Philpot's Commentary on select texts of the BiblePhilpot's Commentary

Verse 4

Jon 2:4

"Then I said, I am cast out of your sight; yet I will look again toward your holy temple." — Jon 2:4

When poor Jonah spoke these words he uttered them in the very bitterness of his heart; he felt that he was cast out of God’s gracious presence. But he must have known something experimentally of the sweetness of God’s manifested presence; he must have tasted that heaven was in it, and that all his happiness centered there. He must have enjoyed this in order to know if God’s presence were not felt in the soul, there was but one barren scene of gloom and death; and that to be "cast out of his sight" was the commencement of hell upon earth.

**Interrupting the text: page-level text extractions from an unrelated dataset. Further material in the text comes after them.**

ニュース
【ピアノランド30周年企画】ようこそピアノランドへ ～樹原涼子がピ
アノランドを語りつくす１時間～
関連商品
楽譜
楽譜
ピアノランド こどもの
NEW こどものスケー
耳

Now here a living soul differs from all others, whether dead in sin, or dead in a profession. The persuasion that in God alone is true happiness; the feeling of misery and dissatisfaction with everything else but the Lord, and everything short of his manifested presence, is that which stamps the reality of the life of God in a man’s soul. Mere professors of religion feel no misery, dissatisfaction, or wretchedness, if God does not shine upon them. So long as the world smiles, and they have all that heart can wish, so long as they are buoyed up by the hypocrite’s hope, and lulled asleep by the soft breezes of flattery, they are well satisfied to sail down the stream of a dead profession.

But it is not so with the living soul; he is at times panting after the smiles of God; he is thirsting after his manifested presence; he feels dissatisfied with the world, and all that it presents, if he cannot find the Lord, and does not enjoy the light of his countenance. Where this is experienced, it stamps a man as having the grace of God in his heart.